▶ **PERSYARATAN A**: Tampilkan setiap baris catatan yang memuat kata "family". Huruf besar dan kecil dibedakan.

Headlines News :
Home » » Demokrasi Nilai dalam Estetika

Demokrasi Nilai dalam Estetika

Written By Admin on Sunday, December 7, 2008 | 12:41 AM

ISU tentang estetika dalam kesenian (seni rupa) di Indonesia, belakangan menjadi bahan pemberitaan cukup ramai. Salah satu tolok ukurnya, adalah munculnya Gerakan Seni Rupa Baru Indonesia yang pernah dideklarasikan pada tahun 1975 dan oleh sesuatu hal lalu membubarkan diri pada 1979.
Satu hal yang tak terduga, kini semangat gerakan itu muncul lagi. Terekspresi pada pemerannya yang berlangsung dari pertengahan hingga akhir Juni 1987. Konsep yang ditawarkan, seperti menyiratkan kegelisahan serupa. Yakni semangat untuk menerobos kebekuan spesialisasi nilai. Yang dimaksudkan dari spesialisasi oleh gerakan tersebut tentu kubu atau penganut paham kebudayaan tinggi (high culture); yang selama ini meyakini, bahwa karya seni rupa masih berkutat antara: seni lukis (murni), seni patung, maupun berbagai ekspresi yang sejenis.
Batasan ini seperti memenjara, sekaligus menghakimi kemungkinan tampilnya kreativitas seni rupa. Yang sebenarnya, menurut paham gerakan seni rupa baru, bisa lebih luas dengan sekian media dan dimensi yang tidak lagi terkungkung.
Pameran yang mengambil pola Pasaraya Dunia Fantasi di Taman Ismail Marzuki Jakarta, memang mampu menimbulkan sejumlah dampak, terutama dalam dunia kesenirupaan di Indonesia. Dampak tersebut tercermin dalam hubungannya antara konsep dan nilai estetika. Jika gaung dan pengaruh ini sekaligus mampu menjadi “anak kandung” bagi warga seni rupa Indonesia, berarti sejumlah peluang tentang pemahaman dan pengertian seni rupa akan mengalami demokratisasi nilai.

▶ **PERSYARATAN B**: Apakah tiap pernyataan berikut sesuai dengan artikel tentang estetika seni rupa di atas? Jawab ya atau tidak untuk masing-masing, lalu kutip persis kata-kata artikel yang menentukannya: (i) Gerakan Seni Rupa Baru Indonesia dideklarasikan pada tahun 1975. (ii) Gerakan itu membubarkan diri pada tahun 1987. (iii) Pameran tersebut mengambil pola Pasaraya Dunia Fantasi di Taman Ismail Marzuki Jakarta.

Butir Dataset:
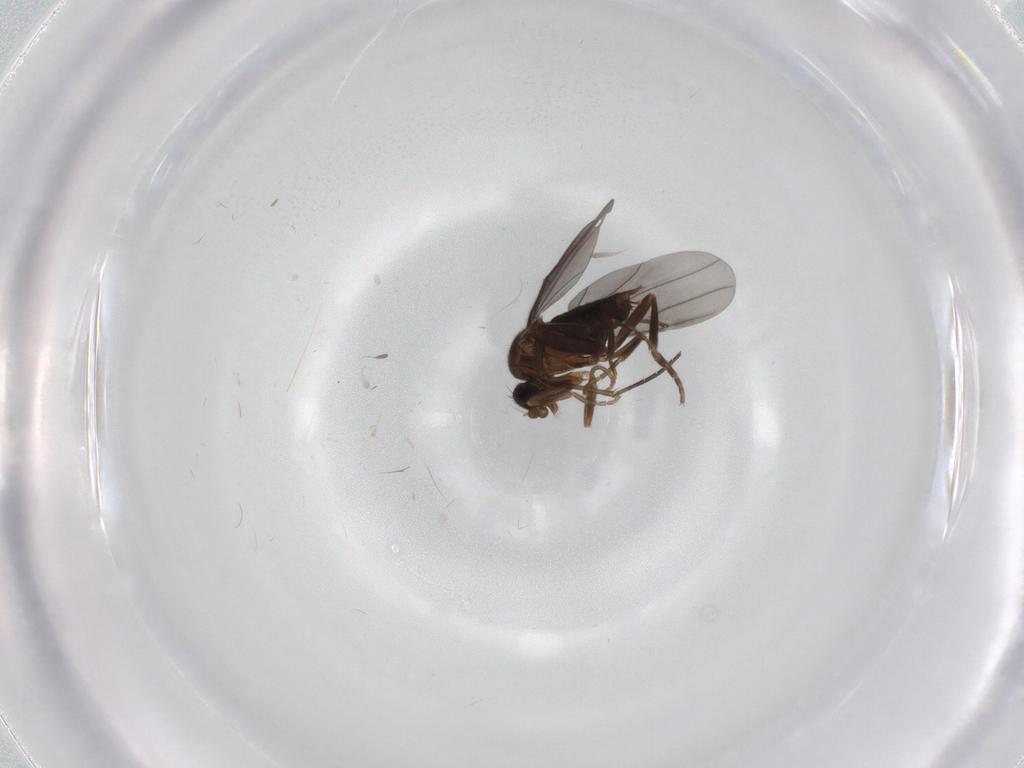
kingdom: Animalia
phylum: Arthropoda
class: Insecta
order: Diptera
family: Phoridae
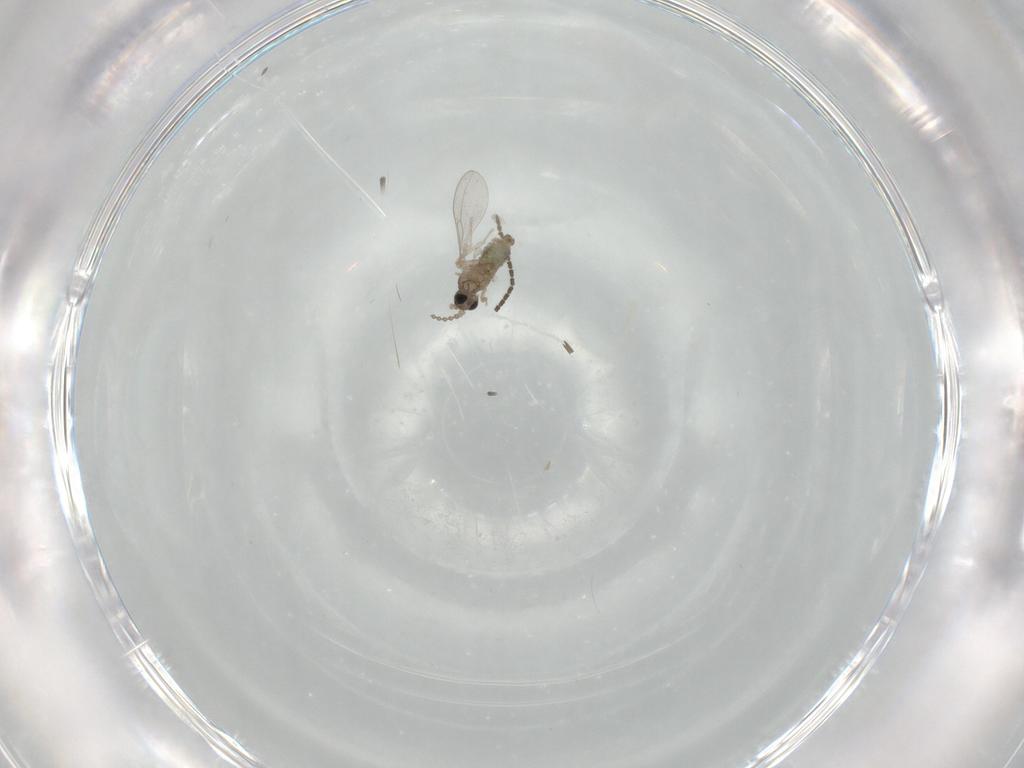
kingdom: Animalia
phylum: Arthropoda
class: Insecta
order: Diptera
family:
==
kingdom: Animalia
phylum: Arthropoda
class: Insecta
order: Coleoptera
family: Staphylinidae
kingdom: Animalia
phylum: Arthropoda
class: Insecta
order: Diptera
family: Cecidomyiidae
...
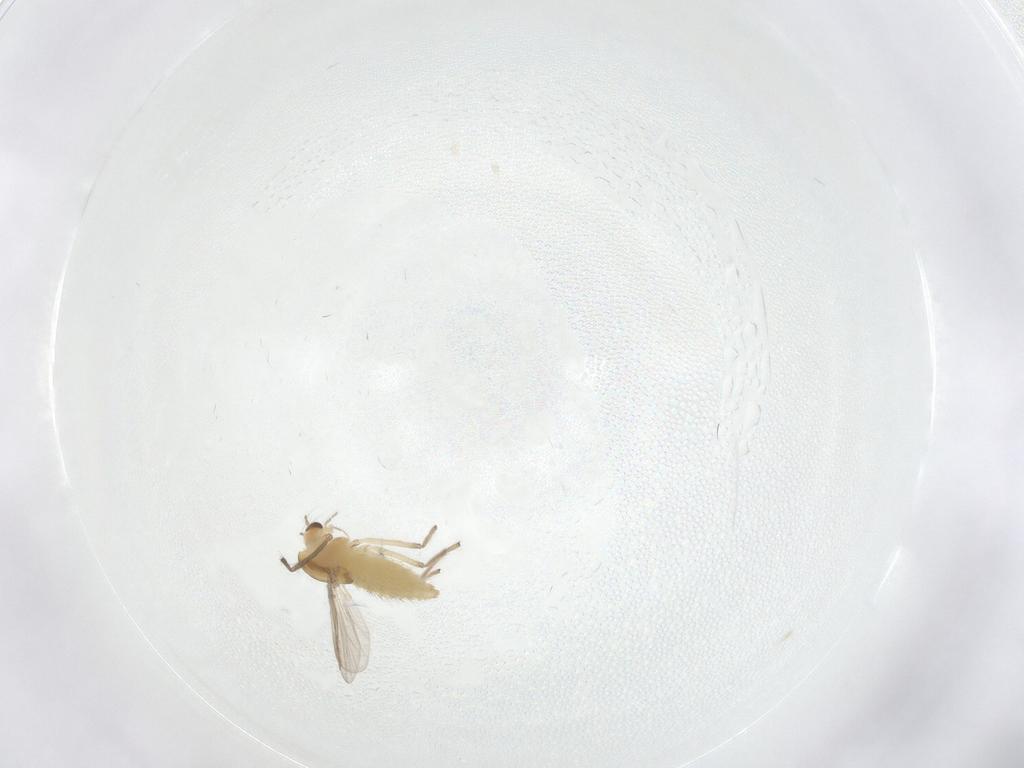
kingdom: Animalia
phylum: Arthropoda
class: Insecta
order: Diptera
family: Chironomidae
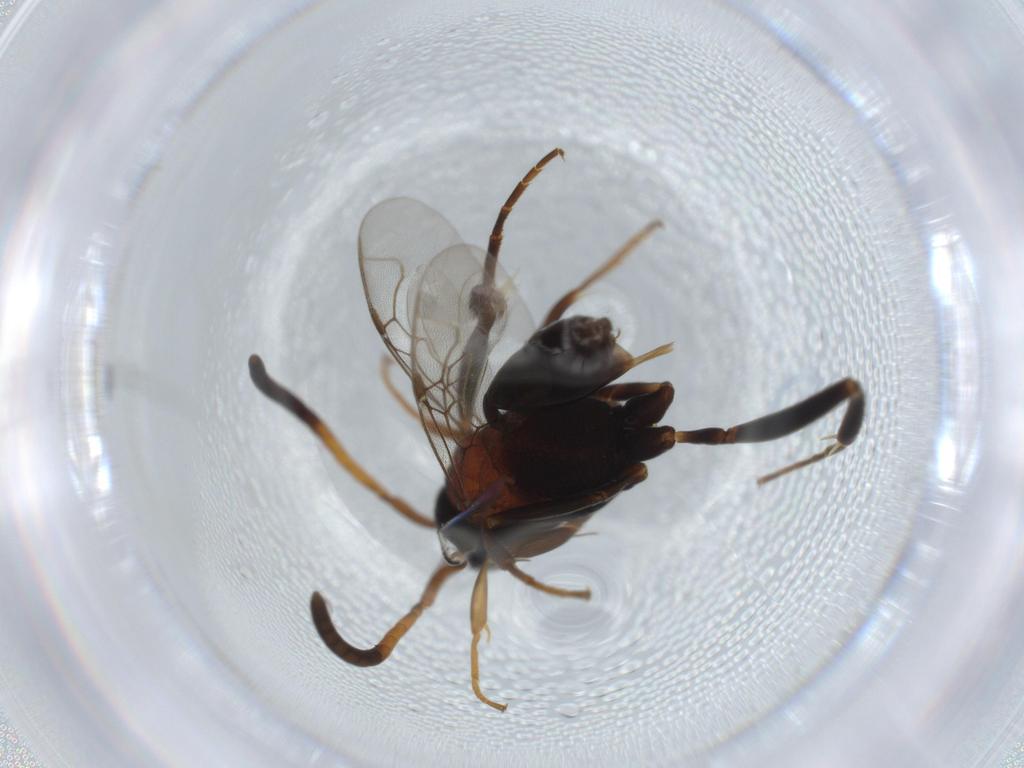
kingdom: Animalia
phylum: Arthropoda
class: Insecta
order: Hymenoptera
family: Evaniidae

▶ **JAWABAN AKHIR A**:
family: Phoridae
family:
family: Staphylinidae
family: Cecidomyiidae
family: Chironomidae
family: Evaniidae

▶ **JAWABAN AKHIR B**:
(i) Ya: "yang pernah dideklarasikan pada tahun 1975"
(ii) Tidak: "lalu membubarkan diri pada 1979"
(iii) Ya: "Pameran yang mengambil pola Pasaraya Dunia Fantasi di Taman Ismail Marzuki Jakarta"